> **The task**: Give back all the data exactly, line by line.

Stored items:
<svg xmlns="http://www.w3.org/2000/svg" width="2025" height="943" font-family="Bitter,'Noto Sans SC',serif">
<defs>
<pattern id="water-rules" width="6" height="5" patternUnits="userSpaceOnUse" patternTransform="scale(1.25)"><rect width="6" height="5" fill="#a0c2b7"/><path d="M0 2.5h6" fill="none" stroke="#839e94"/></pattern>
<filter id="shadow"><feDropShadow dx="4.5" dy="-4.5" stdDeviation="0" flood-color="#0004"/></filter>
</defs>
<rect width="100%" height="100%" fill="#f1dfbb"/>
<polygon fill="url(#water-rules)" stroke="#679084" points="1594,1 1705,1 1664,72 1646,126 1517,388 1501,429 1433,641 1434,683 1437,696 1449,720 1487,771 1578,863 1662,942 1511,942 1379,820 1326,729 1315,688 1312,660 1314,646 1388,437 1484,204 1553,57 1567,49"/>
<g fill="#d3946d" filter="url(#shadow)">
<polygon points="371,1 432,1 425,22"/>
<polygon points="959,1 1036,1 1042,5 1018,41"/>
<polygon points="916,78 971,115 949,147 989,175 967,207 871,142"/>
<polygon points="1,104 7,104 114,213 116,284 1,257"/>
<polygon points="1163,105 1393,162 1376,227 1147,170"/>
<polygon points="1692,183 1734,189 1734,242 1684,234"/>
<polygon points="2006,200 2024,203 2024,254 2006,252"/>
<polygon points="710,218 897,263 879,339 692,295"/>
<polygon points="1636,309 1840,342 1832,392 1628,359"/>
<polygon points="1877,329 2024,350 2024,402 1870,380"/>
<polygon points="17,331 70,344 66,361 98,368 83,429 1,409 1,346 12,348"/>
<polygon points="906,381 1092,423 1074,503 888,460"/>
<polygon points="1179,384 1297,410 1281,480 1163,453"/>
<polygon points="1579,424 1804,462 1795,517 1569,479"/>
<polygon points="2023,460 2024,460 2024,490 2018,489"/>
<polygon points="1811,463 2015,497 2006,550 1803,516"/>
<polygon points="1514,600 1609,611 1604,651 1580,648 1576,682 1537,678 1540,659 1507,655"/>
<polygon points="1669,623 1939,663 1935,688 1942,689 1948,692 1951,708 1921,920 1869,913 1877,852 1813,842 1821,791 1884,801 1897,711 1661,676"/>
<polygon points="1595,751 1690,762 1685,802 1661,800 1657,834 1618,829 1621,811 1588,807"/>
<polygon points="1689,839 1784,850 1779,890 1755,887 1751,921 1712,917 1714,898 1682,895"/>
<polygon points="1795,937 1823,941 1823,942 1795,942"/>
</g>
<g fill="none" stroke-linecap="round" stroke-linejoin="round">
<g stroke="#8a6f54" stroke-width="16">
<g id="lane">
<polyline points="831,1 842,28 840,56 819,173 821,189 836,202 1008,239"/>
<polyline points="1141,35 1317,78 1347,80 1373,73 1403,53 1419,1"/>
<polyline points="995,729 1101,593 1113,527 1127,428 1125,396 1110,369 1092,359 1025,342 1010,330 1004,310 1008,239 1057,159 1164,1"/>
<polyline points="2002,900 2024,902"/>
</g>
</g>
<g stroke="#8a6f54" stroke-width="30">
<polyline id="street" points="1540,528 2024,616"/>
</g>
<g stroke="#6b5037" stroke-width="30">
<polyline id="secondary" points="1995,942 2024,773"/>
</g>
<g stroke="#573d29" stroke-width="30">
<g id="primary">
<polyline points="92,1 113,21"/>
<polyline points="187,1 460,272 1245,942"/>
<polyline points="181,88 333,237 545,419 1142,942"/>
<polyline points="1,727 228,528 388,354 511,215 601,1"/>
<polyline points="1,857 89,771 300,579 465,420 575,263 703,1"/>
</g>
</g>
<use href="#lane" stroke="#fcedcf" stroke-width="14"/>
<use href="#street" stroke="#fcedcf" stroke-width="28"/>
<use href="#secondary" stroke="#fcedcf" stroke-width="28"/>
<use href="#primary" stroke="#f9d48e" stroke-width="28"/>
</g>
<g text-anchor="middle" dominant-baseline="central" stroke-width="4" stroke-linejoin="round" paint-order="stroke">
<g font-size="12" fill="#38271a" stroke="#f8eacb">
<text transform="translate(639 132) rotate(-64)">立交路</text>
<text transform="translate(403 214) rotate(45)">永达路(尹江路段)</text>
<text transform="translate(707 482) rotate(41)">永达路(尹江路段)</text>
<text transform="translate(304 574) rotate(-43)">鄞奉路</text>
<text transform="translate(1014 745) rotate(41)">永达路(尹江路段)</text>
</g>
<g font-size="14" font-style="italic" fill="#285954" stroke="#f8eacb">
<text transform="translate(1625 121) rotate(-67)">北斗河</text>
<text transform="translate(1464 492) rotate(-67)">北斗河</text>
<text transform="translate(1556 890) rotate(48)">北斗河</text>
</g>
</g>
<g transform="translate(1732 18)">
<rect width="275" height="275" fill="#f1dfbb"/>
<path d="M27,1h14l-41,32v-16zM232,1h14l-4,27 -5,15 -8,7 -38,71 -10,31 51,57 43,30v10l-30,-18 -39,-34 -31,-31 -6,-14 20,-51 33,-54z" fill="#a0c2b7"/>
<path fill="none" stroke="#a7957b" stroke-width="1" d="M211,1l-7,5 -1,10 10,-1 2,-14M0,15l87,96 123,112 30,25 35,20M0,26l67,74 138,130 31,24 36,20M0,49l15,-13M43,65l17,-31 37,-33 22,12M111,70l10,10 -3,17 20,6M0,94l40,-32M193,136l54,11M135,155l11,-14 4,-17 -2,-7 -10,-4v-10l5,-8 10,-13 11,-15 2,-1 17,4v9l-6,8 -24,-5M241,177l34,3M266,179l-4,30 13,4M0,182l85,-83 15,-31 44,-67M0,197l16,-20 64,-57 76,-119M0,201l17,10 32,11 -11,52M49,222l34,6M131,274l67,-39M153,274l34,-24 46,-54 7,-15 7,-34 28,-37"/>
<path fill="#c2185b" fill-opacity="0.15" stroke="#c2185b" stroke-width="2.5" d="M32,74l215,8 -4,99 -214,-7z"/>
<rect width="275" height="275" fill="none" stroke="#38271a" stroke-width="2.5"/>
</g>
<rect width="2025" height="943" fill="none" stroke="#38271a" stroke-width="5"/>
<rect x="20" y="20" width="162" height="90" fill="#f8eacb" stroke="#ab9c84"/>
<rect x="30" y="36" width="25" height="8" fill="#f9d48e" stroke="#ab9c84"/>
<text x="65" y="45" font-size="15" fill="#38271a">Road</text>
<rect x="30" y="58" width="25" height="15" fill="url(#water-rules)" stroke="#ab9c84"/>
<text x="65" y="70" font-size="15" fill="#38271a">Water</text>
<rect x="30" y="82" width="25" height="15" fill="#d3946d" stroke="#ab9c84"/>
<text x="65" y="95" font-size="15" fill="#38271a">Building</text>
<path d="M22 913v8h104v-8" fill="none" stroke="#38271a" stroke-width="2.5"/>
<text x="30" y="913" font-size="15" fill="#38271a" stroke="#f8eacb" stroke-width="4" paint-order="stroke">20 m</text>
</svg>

> **Answer space**:
<svg xmlns="http://www.w3.org/2000/svg" width="2025" height="943" font-family="Bitter,'Noto Sans SC',serif">
<defs>
<pattern id="water-rules" width="6" height="5" patternUnits="userSpaceOnUse" patternTransform="scale(1.25)"><rect width="6" height="5" fill="#a0c2b7"/><path d="M0 2.5h6" fill="none" stroke="#839e94"/></pattern>
<filter id="shadow"><feDropShadow dx="4.5" dy="-4.5" stdDeviation="0" flood-color="#0004"/></filter>
</defs>
<rect width="100%" height="100%" fill="#f1dfbb"/>
<polygon fill="url(#water-rules)" stroke="#679084" points="1594,1 1705,1 1664,72 1646,126 1517,388 1501,429 1433,641 1434,683 1437,696 1449,720 1487,771 1578,863 1662,942 1511,942 1379,820 1326,729 1315,688 1312,660 1314,646 1388,437 1484,204 1553,57 1567,49"/>
<g fill="#d3946d" filter="url(#shadow)">
<polygon points="371,1 432,1 425,22"/>
<polygon points="959,1 1036,1 1042,5 1018,41"/>
<polygon points="916,78 971,115 949,147 989,175 967,207 871,142"/>
<polygon points="1,104 7,104 114,213 116,284 1,257"/>
<polygon points="1163,105 1393,162 1376,227 1147,170"/>
<polygon points="1692,183 1734,189 1734,242 1684,234"/>
<polygon points="2006,200 2024,203 2024,254 2006,252"/>
<polygon points="710,218 897,263 879,339 692,295"/>
<polygon points="1636,309 1840,342 1832,392 1628,359"/>
<polygon points="1877,329 2024,350 2024,402 1870,380"/>
<polygon points="17,331 70,344 66,361 98,368 83,429 1,409 1,346 12,348"/>
<polygon points="906,381 1092,423 1074,503 888,460"/>
<polygon points="1179,384 1297,410 1281,480 1163,453"/>
<polygon points="1579,424 1804,462 1795,517 1569,479"/>
<polygon points="2023,460 2024,460 2024,490 2018,489"/>
<polygon points="1811,463 2015,497 2006,550 1803,516"/>
<polygon points="1514,600 1609,611 1604,651 1580,648 1576,682 1537,678 1540,659 1507,655"/>
<polygon points="1669,623 1939,663 1935,688 1942,689 1948,692 1951,708 1921,920 1869,913 1877,852 1813,842 1821,791 1884,801 1897,711 1661,676"/>
<polygon points="1595,751 1690,762 1685,802 1661,800 1657,834 1618,829 1621,811 1588,807"/>
<polygon points="1689,839 1784,850 1779,890 1755,887 1751,921 1712,917 1714,898 1682,895"/>
<polygon points="1795,937 1823,941 1823,942 1795,942"/>
</g>
<g fill="none" stroke-linecap="round" stroke-linejoin="round">
<g stroke="#8a6f54" stroke-width="16">
<g id="lane">
<polyline points="831,1 842,28 840,56 819,173 821,189 836,202 1008,239"/>
<polyline points="1141,35 1317,78 1347,80 1373,73 1403,53 1419,1"/>
<polyline points="995,729 1101,593 1113,527 1127,428 1125,396 1110,369 1092,359 1025,342 1010,330 1004,310 1008,239 1057,159 1164,1"/>
<polyline points="2002,900 2024,902"/>
</g>
</g>
<g stroke="#8a6f54" stroke-width="30">
<polyline id="street" points="1540,528 2024,616"/>
</g>
<g stroke="#6b5037" stroke-width="30">
<polyline id="secondary" points="1995,942 2024,773"/>
</g>
<g stroke="#573d29" stroke-width="30">
<g id="primary">
<polyline points="92,1 113,21"/>
<polyline points="187,1 460,272 1245,942"/>
<polyline points="181,88 333,237 545,419 1142,942"/>
<polyline points="1,727 228,528 388,354 511,215 601,1"/>
<polyline points="1,857 89,771 300,579 465,420 575,263 703,1"/>
</g>
</g>
<use href="#lane" stroke="#fcedcf" stroke-width="14"/>
<use href="#street" stroke="#fcedcf" stroke-width="28"/>
<use href="#secondary" stroke="#fcedcf" stroke-width="28"/>
<use href="#primary" stroke="#f9d48e" stroke-width="28"/>
</g>
<g text-anchor="middle" dominant-baseline="central" stroke-width="4" stroke-linejoin="round" paint-order="stroke">
<g font-size="12" fill="#38271a" stroke="#f8eacb">
<text transform="translate(639 132) rotate(-64)">立交路</text>
<text transform="translate(403 214) rotate(45)">永达路(尹江路段)</text>
<text transform="translate(707 482) rotate(41)">永达路(尹江路段)</text>
<text transform="translate(304 574) rotate(-43)">鄞奉路</text>
<text transform="translate(1014 745) rotate(41)">永达路(尹江路段)</text>
</g>
<g font-size="14" font-style="italic" fill="#285954" stroke="#f8eacb">
<text transform="translate(1625 121) rotate(-67)">北斗河</text>
<text transform="translate(1464 492) rotate(-67)">北斗河</text>
<text transform="translate(1556 890) rotate(48)">北斗河</text>
</g>
</g>
<g transform="translate(1732 18)">
<rect width="275" height="275" fill="#f1dfbb"/>
<path d="M27,1h14l-41,32v-16zM232,1h14l-4,27 -5,15 -8,7 -38,71 -10,31 51,57 43,30v10l-30,-18 -39,-34 -31,-31 -6,-14 20,-51 33,-54z" fill="#a0c2b7"/>
<path fill="none" stroke="#a7957b" stroke-width="1" d="M211,1l-7,5 -1,10 10,-1 2,-14M0,15l87,96 123,112 30,25 35,20M0,26l67,74 138,130 31,24 36,20M0,49l15,-13M43,65l17,-31 37,-33 22,12M111,70l10,10 -3,17 20,6M0,94l40,-32M193,136l54,11M135,155l11,-14 4,-17 -2,-7 -10,-4v-10l5,-8 10,-13 11,-15 2,-1 17,4v9l-6,8 -24,-5M241,177l34,3M266,179l-4,30 13,4M0,182l85,-83 15,-31 44,-67M0,197l16,-20 64,-57 76,-119M0,201l17,10 32,11 -11,52M49,222l34,6M131,274l67,-39M153,274l34,-24 46,-54 7,-15 7,-34 28,-37"/>
<path fill="#c2185b" fill-opacity="0.15" stroke="#c2185b" stroke-width="2.5" d="M32,74l215,8 -4,99 -214,-7z"/>
<rect width="275" height="275" fill="none" stroke="#38271a" stroke-width="2.5"/>
</g>
<rect width="2025" height="943" fill="none" stroke="#38271a" stroke-width="5"/>
<rect x="20" y="20" width="162" height="90" fill="#f8eacb" stroke="#ab9c84"/>
<rect x="30" y="36" width="25" height="8" fill="#f9d48e" stroke="#ab9c84"/>
<text x="65" y="45" font-size="15" fill="#38271a">Road</text>
<rect x="30" y="58" width="25" height="15" fill="url(#water-rules)" stroke="#ab9c84"/>
<text x="65" y="70" font-size="15" fill="#38271a">Water</text>
<rect x="30" y="82" width="25" height="15" fill="#d3946d" stroke="#ab9c84"/>
<text x="65" y="95" font-size="15" fill="#38271a">Building</text>
<path d="M22 913v8h104v-8" fill="none" stroke="#38271a" stroke-width="2.5"/>
<text x="30" y="913" font-size="15" fill="#38271a" stroke="#f8eacb" stroke-width="4" paint-order="stroke">20 m</text>
</svg>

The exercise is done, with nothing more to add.